### PASSAGE:
◆ ◆ ◆ ◆ ◆
One thing you should absolutely not count on, but might be a course of actions for large clients, is to contact support and ask them to restore accidentally / maliciously deleted files.
I would never use this as part of the backup and restore plan; but I was lucky when a bunch of customer files were deleted due to a bug in a release. Something like 100k files were deleted from Google Storage without us having backup. In a panic we contact GCP. We were able to provide a list of all the file names from our logs. In the end, all but 6 files were recovered.
I think it took around 2-3 days to get all the files restored, which was still a big headache and impactful to people.
This is not a reliable mechanism btw. There will be times when they won't be able to restore the data for you. Their product has options to avoid this situation like object versioning.
S3 and (others) have version history that can be enabled.
If you have to take care of availablity and redundancy and delete protection and backups then why pay the premium S3 is charging ?
◆ ◆ ◆ ◆ ◆
### EXERCISE DIRECTIONS:
Return the cloud storage thread word for word from "I think it took" to "can be enabled.". None of the rows is needed.

Rows contained in a dataset:
◆ ◆ ◆ ◆ ◆
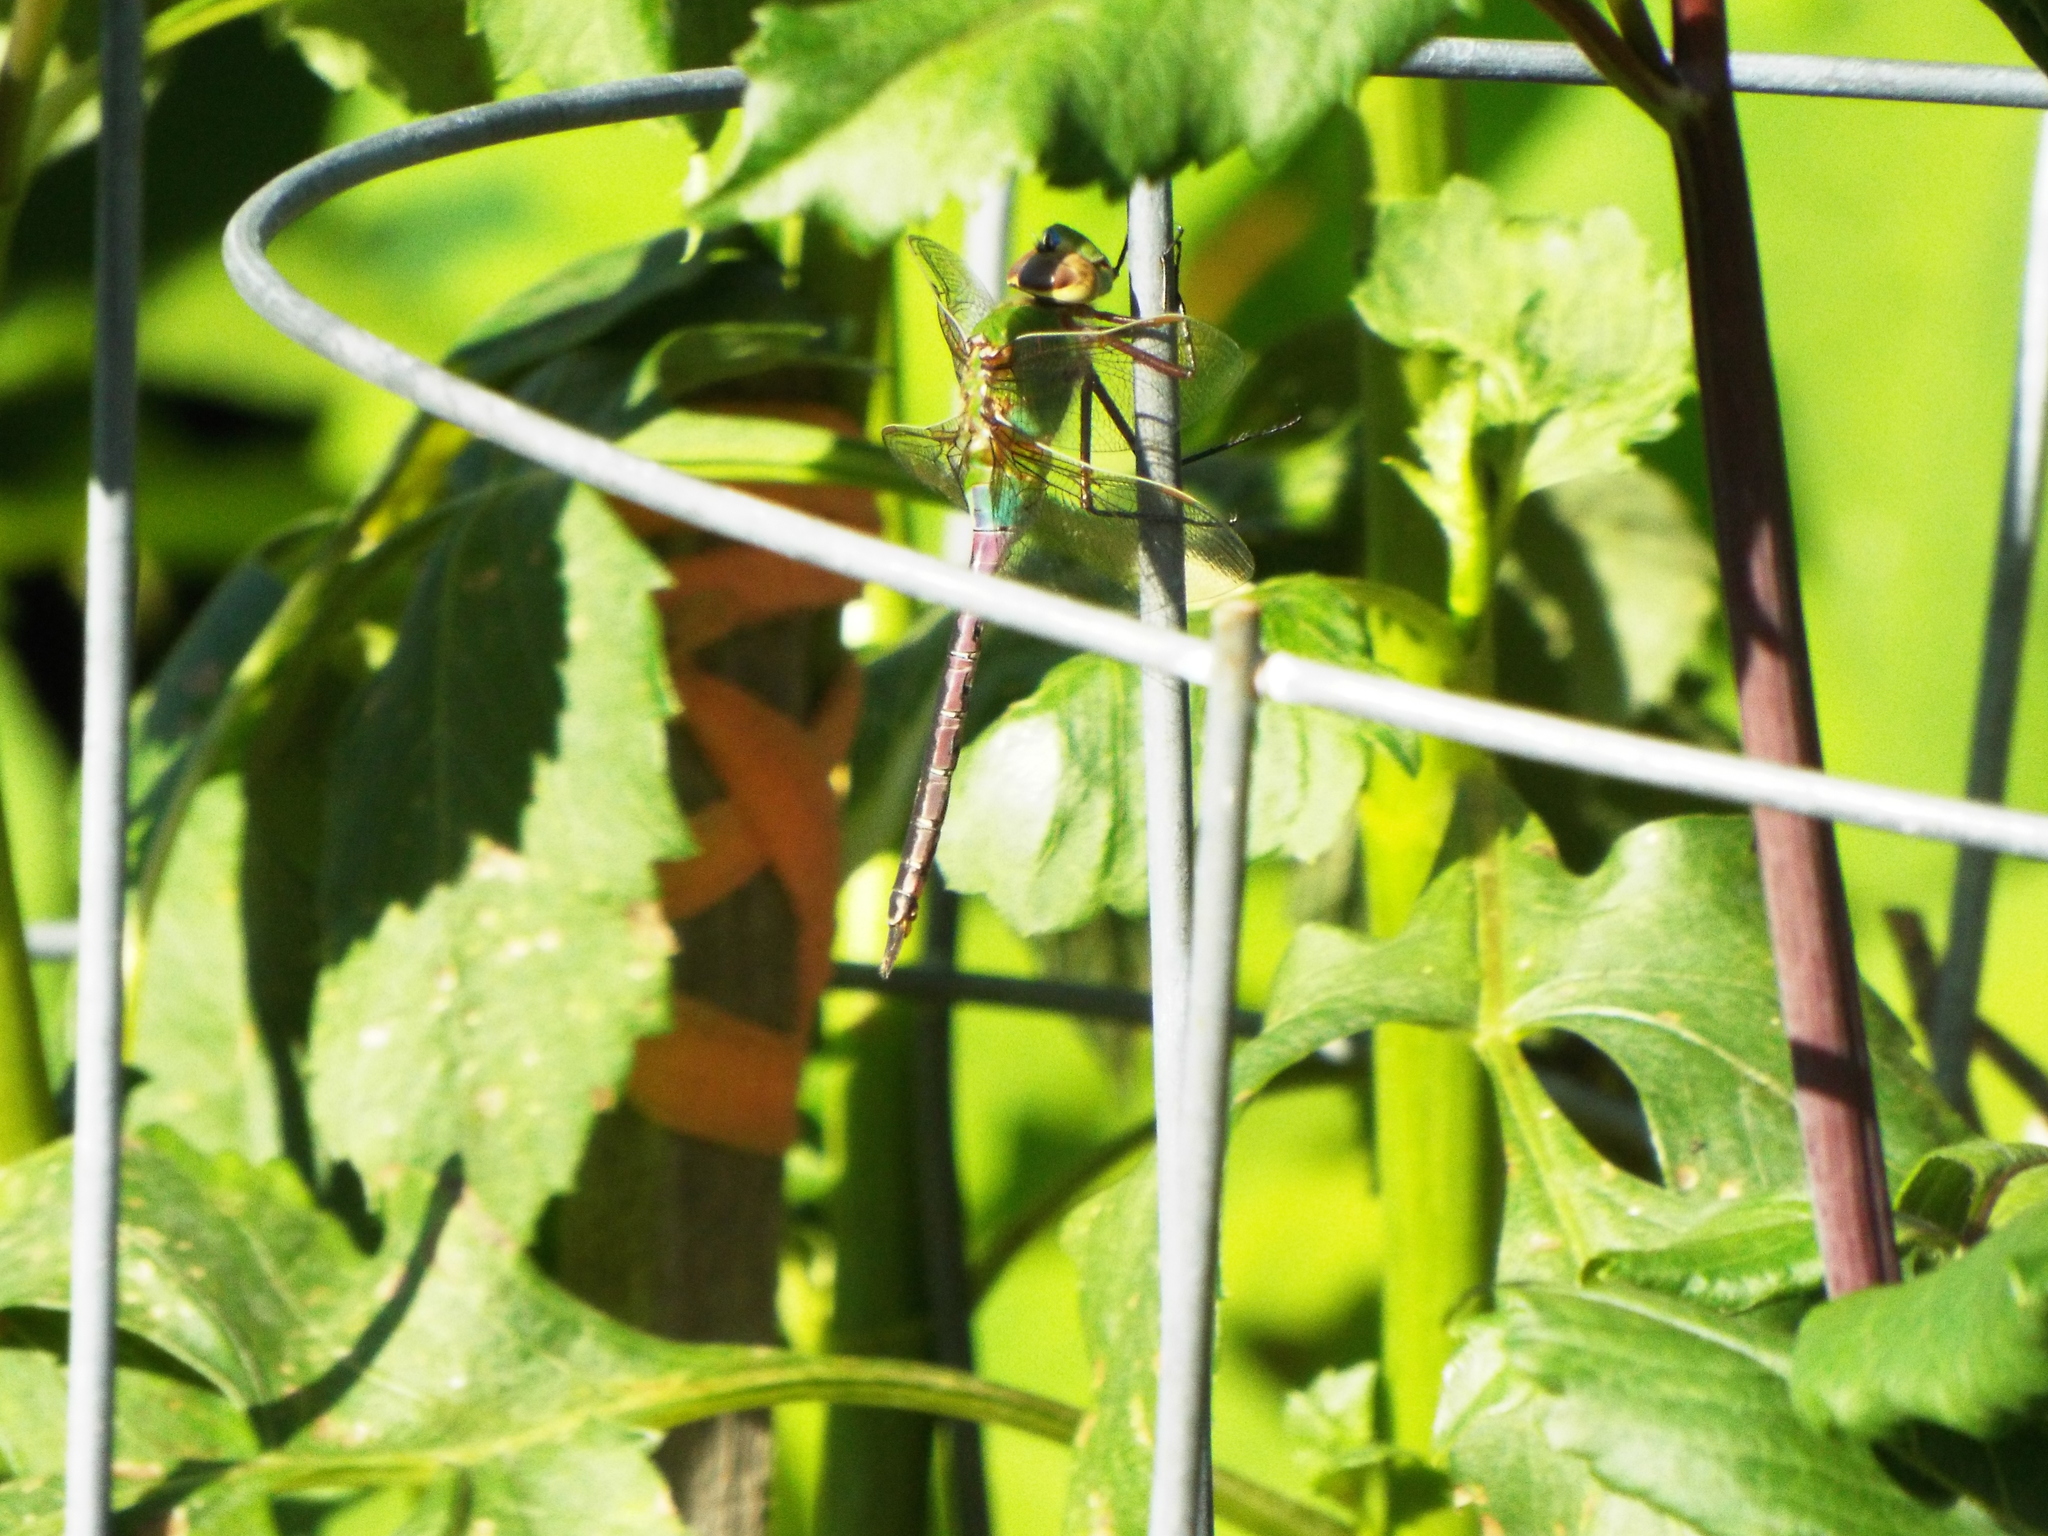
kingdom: Animalia
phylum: Arthropoda
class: Insecta
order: Odonata
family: Aeshnidae
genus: Anax
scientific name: Anax junius
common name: Common green darner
◆ ◆ ◆ ◆ ◆
### RESULT:
I think it took around 2-3 days to get all the files restored, which was still a big headache and impactful to people.
This is not a reliable mechanism btw. There will be times when they won't be able to restore the data for you. Their product has options to avoid this situation like object versioning.
S3 and (others) have version history that can be enabled.